Setting shareholder-focused performance targets: setting executive compensation targets has changed. The process now reflects the new environment of heightened shareholder activism, increased disclosure requirements and overall market skepticism.

AuthorTurner, Matt
PositionCOMPENSATION

Until recently, setting performance targets for executive incentive compensation plans was too often a perfunctory and one-way process. Typically, Corporate Finance would prepare the annual operating plan and determine "planned" performance with respect to standard financial performance measures such as revenue and earnings per share.

These figures (or a set of related Street "commit" numbers) were then reported to the Compensation Committee and plugged into the annual incentive plan. Threshold and superior levels of performance might be set based on a fixed percentage above or below target for each metric. The process was similar for a cash-based long-term plan, possibly with a nod toward longer-term "required" performance.

Those days are over. Heightened shareholder activism, increased disclosure requirements and an overall market skepticism regarding "pay-for-performance" requires that companies embrace a more rigorous, shareholder-focused approach to ensuring that both performance measures and targets are appropriate and effective. The goals of engaging in a more systematic and thoughtful approach include:

* Validating the performance measures used in incentive compensation plans;

* Grounding the target-setting process in a clear understanding of shareholder expectations; and

* Involving all of the relevant people in the process--early and often.

Validate the Performance Measures

Most financial performance measures baked into annual incentive plans are based on a combination of historical usage, industry practice and compatibility with analysts' coverage of the company. While intended to reflect shareholder value, too many companies fail to ever validate whether or not performance against such measures will actually create shareholder value.

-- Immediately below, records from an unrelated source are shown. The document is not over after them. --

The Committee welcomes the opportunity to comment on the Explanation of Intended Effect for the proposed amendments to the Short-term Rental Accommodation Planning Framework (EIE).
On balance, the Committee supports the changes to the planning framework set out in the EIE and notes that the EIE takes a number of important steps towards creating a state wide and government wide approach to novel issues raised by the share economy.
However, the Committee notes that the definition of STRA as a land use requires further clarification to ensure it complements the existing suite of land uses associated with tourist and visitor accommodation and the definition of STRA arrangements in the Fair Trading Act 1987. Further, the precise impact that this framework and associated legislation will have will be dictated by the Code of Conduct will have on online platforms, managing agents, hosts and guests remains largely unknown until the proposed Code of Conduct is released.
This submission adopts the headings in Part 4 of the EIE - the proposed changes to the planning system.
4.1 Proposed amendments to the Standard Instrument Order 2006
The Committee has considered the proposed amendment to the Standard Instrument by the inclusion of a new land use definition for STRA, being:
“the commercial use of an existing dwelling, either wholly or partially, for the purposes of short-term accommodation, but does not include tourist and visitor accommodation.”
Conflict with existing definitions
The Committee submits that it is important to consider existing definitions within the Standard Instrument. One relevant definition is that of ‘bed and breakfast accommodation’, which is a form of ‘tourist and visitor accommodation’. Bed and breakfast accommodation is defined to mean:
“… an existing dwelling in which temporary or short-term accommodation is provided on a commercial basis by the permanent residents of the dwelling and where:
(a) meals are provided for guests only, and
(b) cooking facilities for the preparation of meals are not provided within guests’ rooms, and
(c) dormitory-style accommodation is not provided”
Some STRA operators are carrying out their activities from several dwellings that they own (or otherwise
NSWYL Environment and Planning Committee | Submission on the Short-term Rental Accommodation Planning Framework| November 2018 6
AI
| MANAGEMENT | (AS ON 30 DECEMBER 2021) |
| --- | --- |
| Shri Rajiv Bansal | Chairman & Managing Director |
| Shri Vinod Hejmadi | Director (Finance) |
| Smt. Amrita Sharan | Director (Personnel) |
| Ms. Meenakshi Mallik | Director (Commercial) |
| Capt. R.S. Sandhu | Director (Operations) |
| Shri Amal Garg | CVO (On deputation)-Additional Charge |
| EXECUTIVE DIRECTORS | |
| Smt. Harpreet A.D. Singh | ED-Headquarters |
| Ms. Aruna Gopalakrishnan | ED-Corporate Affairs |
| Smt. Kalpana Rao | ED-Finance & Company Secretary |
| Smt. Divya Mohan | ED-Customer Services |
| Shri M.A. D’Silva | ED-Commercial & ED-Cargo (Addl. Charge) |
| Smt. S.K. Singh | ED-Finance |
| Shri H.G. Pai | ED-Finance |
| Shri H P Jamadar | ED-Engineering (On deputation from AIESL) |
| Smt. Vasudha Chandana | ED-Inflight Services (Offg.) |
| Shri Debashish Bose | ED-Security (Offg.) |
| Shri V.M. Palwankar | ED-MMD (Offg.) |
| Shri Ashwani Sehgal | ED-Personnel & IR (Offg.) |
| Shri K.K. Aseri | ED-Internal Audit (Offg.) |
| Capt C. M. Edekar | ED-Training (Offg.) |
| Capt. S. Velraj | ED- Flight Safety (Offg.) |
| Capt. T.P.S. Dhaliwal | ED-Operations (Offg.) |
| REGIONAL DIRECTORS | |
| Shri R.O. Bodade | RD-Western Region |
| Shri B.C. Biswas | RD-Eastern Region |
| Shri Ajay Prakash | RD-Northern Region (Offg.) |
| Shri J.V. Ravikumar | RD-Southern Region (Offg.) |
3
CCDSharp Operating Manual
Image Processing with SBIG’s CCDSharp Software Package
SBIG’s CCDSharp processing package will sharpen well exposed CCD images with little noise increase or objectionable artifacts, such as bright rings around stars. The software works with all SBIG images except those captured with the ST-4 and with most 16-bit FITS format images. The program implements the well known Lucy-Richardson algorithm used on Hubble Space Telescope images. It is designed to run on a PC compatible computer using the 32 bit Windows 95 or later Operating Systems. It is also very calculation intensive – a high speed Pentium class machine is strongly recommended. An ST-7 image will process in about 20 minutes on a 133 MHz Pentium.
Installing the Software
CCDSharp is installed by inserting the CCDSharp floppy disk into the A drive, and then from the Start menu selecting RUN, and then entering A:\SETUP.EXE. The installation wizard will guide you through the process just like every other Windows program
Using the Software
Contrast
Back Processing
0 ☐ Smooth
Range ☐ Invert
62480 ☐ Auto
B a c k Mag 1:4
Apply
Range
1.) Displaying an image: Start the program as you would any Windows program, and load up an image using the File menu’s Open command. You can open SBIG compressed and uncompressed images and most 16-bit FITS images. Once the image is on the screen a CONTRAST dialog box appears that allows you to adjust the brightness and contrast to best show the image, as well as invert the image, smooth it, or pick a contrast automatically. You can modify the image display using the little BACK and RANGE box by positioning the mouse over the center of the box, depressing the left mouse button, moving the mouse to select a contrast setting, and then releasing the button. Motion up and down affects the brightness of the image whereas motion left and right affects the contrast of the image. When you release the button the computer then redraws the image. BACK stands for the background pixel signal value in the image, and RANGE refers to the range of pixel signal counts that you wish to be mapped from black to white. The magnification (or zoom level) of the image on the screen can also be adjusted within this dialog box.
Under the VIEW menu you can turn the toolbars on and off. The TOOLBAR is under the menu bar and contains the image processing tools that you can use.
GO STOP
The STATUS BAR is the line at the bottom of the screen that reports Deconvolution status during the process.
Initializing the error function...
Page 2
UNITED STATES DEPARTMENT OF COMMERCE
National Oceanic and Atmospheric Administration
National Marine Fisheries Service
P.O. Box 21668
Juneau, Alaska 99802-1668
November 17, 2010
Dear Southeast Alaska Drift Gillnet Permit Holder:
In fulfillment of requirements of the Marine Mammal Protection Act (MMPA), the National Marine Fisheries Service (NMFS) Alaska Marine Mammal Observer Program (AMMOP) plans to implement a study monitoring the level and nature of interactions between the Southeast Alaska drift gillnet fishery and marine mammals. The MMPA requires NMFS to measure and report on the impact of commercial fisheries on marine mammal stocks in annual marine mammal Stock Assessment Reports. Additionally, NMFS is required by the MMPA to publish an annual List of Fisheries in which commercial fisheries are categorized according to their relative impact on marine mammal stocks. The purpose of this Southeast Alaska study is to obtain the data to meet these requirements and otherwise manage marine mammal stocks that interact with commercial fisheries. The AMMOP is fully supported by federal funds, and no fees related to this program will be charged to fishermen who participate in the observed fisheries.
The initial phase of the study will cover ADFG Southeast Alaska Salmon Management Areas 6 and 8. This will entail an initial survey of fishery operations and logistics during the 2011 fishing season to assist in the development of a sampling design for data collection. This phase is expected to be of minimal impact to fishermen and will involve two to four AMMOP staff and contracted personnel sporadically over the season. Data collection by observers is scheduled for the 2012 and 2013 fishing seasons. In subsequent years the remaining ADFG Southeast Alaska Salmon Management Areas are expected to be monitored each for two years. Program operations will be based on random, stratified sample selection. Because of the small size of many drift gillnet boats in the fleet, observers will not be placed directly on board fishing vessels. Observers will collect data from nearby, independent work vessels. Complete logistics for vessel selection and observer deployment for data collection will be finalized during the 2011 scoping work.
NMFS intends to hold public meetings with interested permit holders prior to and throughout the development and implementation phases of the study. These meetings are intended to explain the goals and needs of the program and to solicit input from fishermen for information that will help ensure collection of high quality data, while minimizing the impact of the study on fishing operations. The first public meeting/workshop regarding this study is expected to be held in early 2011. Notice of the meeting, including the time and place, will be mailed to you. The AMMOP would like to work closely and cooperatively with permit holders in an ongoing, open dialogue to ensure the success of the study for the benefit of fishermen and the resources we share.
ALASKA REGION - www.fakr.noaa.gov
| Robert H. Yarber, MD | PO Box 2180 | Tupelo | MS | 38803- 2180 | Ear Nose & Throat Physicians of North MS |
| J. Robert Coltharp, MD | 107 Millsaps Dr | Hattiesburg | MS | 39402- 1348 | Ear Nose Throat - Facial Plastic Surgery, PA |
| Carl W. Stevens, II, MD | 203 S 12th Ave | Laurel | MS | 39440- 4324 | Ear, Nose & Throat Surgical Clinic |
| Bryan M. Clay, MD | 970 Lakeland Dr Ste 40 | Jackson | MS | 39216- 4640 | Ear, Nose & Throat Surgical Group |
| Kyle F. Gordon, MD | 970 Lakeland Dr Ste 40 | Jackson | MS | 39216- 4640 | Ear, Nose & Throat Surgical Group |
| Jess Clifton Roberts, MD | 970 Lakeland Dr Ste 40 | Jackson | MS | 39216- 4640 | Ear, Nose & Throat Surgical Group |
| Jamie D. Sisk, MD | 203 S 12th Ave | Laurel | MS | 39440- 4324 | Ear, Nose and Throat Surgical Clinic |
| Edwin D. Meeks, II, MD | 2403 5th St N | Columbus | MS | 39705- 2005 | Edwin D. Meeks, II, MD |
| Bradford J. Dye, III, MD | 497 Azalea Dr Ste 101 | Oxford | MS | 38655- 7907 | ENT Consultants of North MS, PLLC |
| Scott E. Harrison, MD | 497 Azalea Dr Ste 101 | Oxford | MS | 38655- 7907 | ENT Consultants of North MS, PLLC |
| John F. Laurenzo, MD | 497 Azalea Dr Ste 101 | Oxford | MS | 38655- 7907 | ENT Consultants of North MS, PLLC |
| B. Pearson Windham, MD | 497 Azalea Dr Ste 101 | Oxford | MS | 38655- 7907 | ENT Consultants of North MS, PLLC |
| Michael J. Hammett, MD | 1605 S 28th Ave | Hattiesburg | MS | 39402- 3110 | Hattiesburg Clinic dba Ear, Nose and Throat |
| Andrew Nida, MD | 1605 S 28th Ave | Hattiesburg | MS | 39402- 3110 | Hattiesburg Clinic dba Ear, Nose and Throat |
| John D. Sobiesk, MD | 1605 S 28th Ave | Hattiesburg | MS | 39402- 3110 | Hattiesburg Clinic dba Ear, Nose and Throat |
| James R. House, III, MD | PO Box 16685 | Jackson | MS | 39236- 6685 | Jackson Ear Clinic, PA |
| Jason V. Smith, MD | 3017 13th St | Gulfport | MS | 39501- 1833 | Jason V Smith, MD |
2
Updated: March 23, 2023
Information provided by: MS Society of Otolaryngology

Validating performance measures need not be rocket science, but should involve at least some statistical analysis. The analytic process starts with a strong understanding of the economics of the relevant industry, along with a command of the company's specific business strategy and value chain. One can then identify what specific performance measures might best correlate to long-term value creation for the company, using regression and time-series analyses to test that value link.

However, relying on regression analysis to the exclusion of other factors that impact the link between pay and performance is never sufficient. The review also needs a critical evaluation of the analysis in light of knowledge that is specific to the company and industry.